(Excerpt provided begins)

Eve: [00:30:28] Yeah, that looks like your biggest project. What’s the total cost, development, purchase price and everything? How big a project is it?
Jamison: [00:30:36] Yeah. So, it’s just over 13 million to purchase, and our renovations are going to end up being about 6,500 per unit.
Eve: [00:30:49] Okay.
Jamison: [00:30:50] Or a total of 800,000 in renovations.
Eve: [00:30:56] Ok. Ok. So then I have to ask, how are you financing this?
Jamison: [00:31:00] Well, yeah, we have some great lender relationships we’ve built over the years. And so, we had a great lender who loved the project. They’re helping us with the purchase, and we’ve already closed on the project about over a month ago. And then they’re also helping finance some of the renovation expenses. And then we’re raising money for the equity, as we have historically in Arizona from Arizona residents. And then this is our first project that we’ve opened up nationally, through the Small Change platform, and we have 25 investors or more now from that platform. And so, we’re between raising money here in Arizona and on the Small Change platform. We’ve already had enough to close on the building a month ago and now just filling out the rest of our financing needs over the next several months as we continue to fundraise on this.
Eve: [00:32:01] So, you know, you and I talked about this national push. We must have been talking about it for years. I think before you sort of…
Jamison: [00:32:09] We have, you know, I’ve been following you for a long time. Actually, you didn’t even know, but I was watching what you were doing because you’re one of the early folks in the crowdfunding.
Eve: [00:32:19] Feeling just as much pain as you were, right?
Jamison: [00:32:23] You are definitely feeling more because you’ve been in the mix of it all. And we’re, you know, from our standpoint, so appreciative that you spent a lot of time there where it wasn’t, it was a thankless job, because you had to deal with the three-and-a-half-year wait before the thing was launched and then once it was launched following all the rules correctly, you know, doing anything new as a pioneer is going to be difficult.
Eve: [00:32:50] Yeah. And actually, you know, the interesting thing about Reg CF and is that, you know, we’re regulated by the SEC and members of FINRA. So, you know, they’ve grown up with this as well. So, I don’t want to say their interpretation, but they over the years they focused on different things in the rules. And we have to change things as their opinions have changed. And so, it’s a kind of ever moving target. It is pretty tough. But so what you, like we, were talking about this for years. So this is the goal to go national and to find some alternative investment tools to be able to let people invest in your projects all over the country.
Jamison: [00:33:38] Yeah, that’s right, and I think one of the things that prompted our discussion just to go back to your point was when they did raise the limit to five million.
Eve: [00:33:50] Yes.

(Excerpt provided ends)
(Provided information begins)

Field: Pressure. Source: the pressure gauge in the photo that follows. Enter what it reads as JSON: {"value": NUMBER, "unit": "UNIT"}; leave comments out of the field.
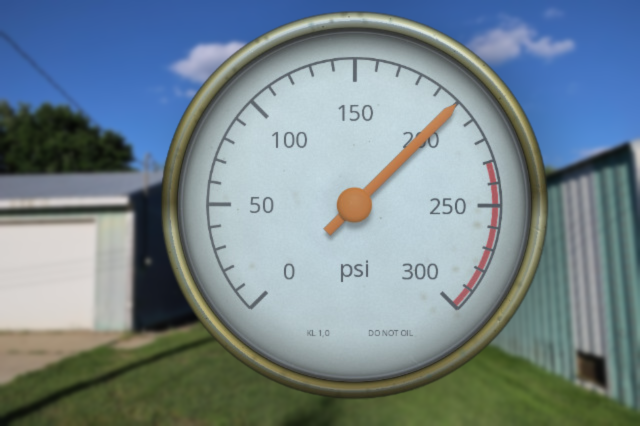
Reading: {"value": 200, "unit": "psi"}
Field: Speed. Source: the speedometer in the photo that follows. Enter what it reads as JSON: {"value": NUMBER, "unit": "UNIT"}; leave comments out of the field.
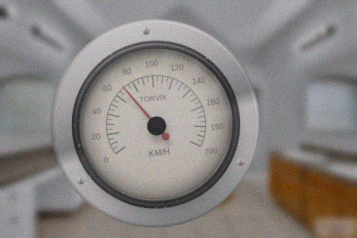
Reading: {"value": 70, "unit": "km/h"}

(Provided information ends)
(Provided information begins)

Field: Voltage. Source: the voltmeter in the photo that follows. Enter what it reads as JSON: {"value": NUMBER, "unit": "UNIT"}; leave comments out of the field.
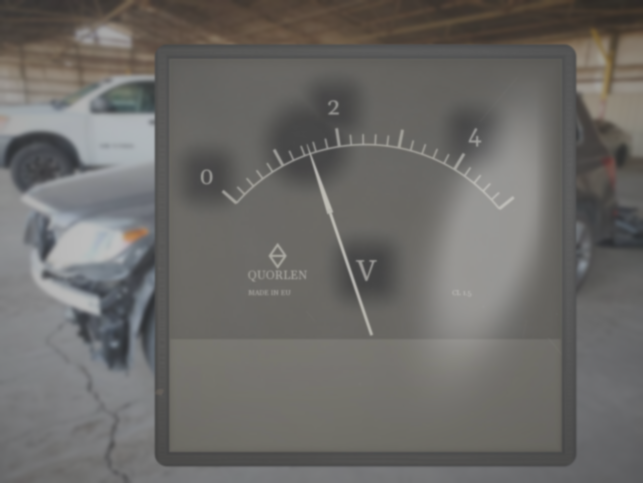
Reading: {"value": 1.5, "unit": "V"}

(Provided information ends)
(Provided information begins)

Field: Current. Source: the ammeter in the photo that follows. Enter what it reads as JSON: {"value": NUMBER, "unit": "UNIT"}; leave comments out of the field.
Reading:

(Provided information ends)

▸ Assignment 1
In the transcript about financing a real estate project, why does Eve call the rules for Reg CF "a kind of ever moving target"? Explain in one to three sentences.
▸ Assignment 2
Carry on the transcript about financing a real estate project from its last line.

▸ Answer 1
Reg CF platforms are regulated by the SEC and are members of FINRA, and those regulators have been learning the rules over the years too, focusing on different things at different times. As the regulators' opinions have changed, platforms like Eve's have had to change how they do things.

▸ Answer 2
Jamison: [00:33:51] It was a million for so long. And so they have improved some of those rules. And I hope that continues to open things up. And the timing worked out well for us because we were now, got to a project where it was our biggest project and we wanted to go outside of Arizona and let folks who wanted to invest in Arizona. All of our projects have been in Arizona so far. We don’t think that will always be the case, but we know the market very, very well. Our projects have done well here. And so, your platform gave us a great opportunity to start building our investor base nationally and with the same idea in mind. You know, these are these are folks who are trying to put a few thousand dollars away. And we will and they’re more comfortable investing in something that is tangible that they can see and that they can understand rather than investing in crypto or something on Wall Street. That’s so far out there.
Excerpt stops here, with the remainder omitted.